◆ **Records for the exercise**:
*** Begin section ***

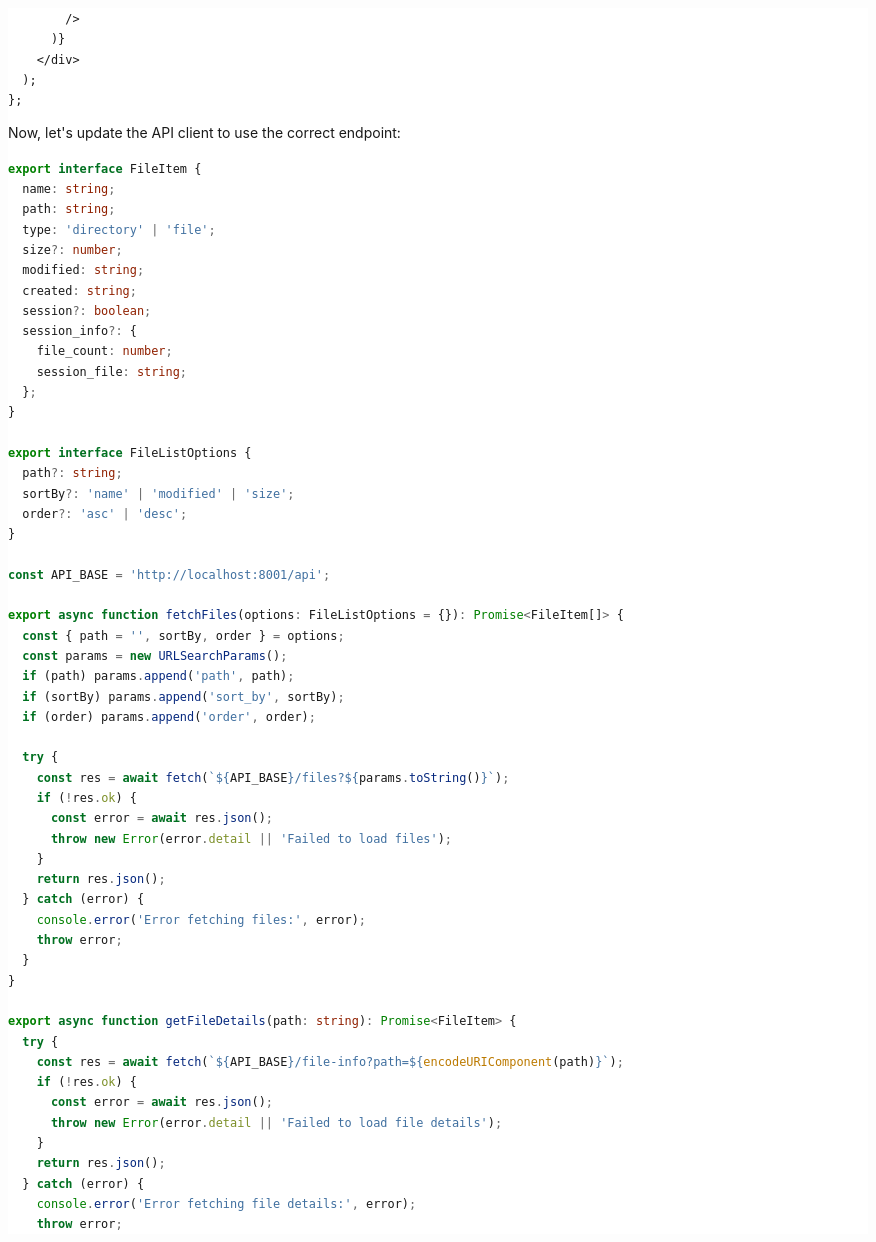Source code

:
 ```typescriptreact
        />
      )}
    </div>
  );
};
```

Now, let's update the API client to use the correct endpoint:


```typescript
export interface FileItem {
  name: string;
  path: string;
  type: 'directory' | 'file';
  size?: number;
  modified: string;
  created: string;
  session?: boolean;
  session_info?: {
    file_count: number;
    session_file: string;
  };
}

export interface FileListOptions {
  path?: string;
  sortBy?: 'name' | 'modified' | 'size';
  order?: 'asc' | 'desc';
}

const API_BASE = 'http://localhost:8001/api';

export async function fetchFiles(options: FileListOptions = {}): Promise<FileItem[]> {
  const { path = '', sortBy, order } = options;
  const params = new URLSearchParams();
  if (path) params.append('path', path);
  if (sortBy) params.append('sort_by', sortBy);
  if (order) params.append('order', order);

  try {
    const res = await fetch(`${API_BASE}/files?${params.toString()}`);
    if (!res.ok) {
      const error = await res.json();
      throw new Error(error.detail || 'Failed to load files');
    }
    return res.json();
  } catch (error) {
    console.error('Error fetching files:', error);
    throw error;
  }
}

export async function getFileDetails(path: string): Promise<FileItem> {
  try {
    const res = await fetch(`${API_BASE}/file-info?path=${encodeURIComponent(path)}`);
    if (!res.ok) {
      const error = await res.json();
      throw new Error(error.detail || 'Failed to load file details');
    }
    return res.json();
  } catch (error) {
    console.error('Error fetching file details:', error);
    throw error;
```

*** End section ***
*** Begin section ***

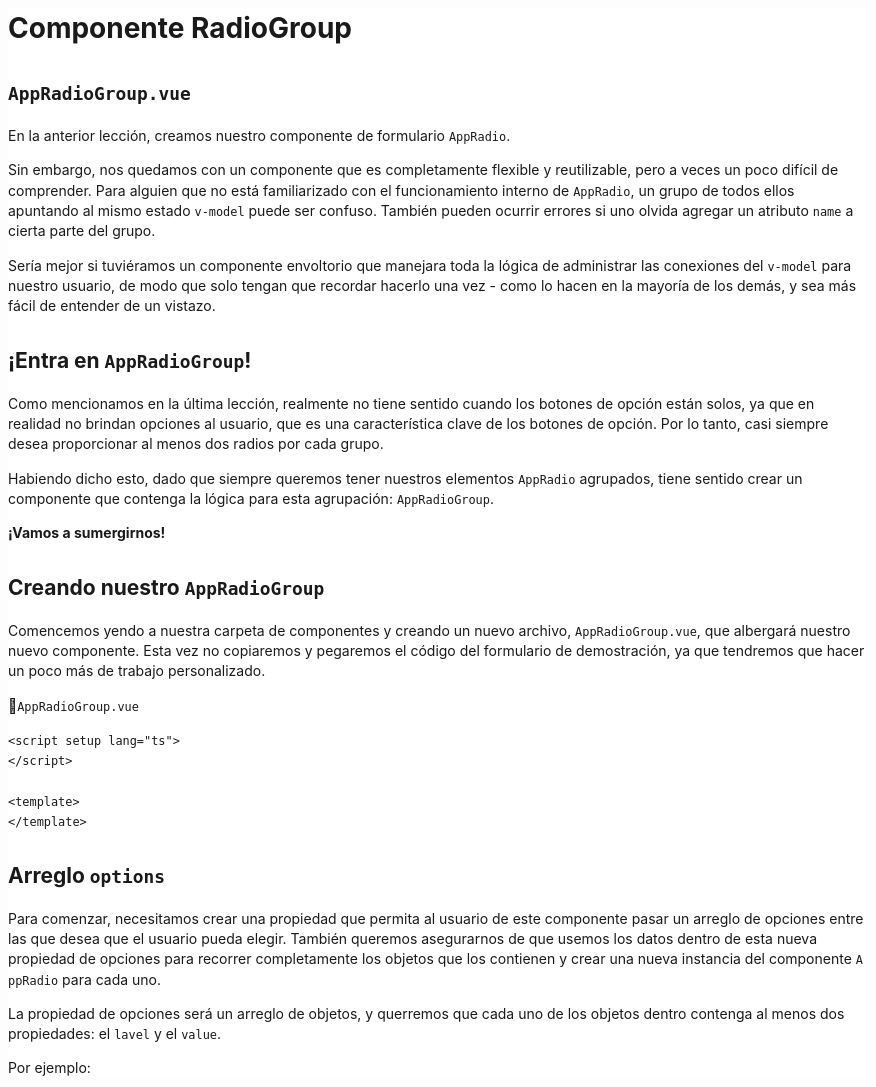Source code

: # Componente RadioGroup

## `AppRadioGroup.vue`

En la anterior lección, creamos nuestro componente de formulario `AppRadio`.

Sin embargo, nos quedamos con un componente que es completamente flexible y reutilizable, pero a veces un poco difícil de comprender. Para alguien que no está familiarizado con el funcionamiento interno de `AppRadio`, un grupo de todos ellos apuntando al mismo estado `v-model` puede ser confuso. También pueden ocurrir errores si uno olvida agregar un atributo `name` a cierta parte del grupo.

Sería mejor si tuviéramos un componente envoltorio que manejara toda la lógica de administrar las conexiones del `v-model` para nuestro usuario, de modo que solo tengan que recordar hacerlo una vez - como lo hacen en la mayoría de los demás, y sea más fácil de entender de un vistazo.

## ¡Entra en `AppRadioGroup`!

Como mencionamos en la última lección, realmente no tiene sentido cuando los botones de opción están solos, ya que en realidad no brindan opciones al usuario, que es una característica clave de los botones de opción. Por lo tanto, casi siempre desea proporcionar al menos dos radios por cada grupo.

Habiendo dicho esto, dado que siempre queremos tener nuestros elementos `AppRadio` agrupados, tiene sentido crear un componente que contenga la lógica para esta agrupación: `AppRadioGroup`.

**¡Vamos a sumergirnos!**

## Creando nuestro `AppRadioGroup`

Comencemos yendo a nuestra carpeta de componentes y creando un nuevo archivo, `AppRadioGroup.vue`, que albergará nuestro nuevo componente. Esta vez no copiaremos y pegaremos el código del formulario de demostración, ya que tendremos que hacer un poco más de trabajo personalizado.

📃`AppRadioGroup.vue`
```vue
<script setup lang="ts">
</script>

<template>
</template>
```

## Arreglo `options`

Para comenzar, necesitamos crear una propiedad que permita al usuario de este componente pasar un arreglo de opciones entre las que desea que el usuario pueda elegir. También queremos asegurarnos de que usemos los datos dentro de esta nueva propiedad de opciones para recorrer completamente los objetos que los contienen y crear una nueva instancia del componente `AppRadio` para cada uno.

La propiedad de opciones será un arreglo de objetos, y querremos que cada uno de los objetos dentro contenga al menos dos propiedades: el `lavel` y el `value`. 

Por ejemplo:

*** End section ***

◆ **What to work on**: Wherever the word "FileItem" occurs in a line of the listing, copy that line.

◆ **Response**:
export interface FileItem {
export async function fetchFiles(options: FileListOptions = {}): Promise<FileItem[]> {
export async function getFileDetails(path: string): Promise<FileItem> {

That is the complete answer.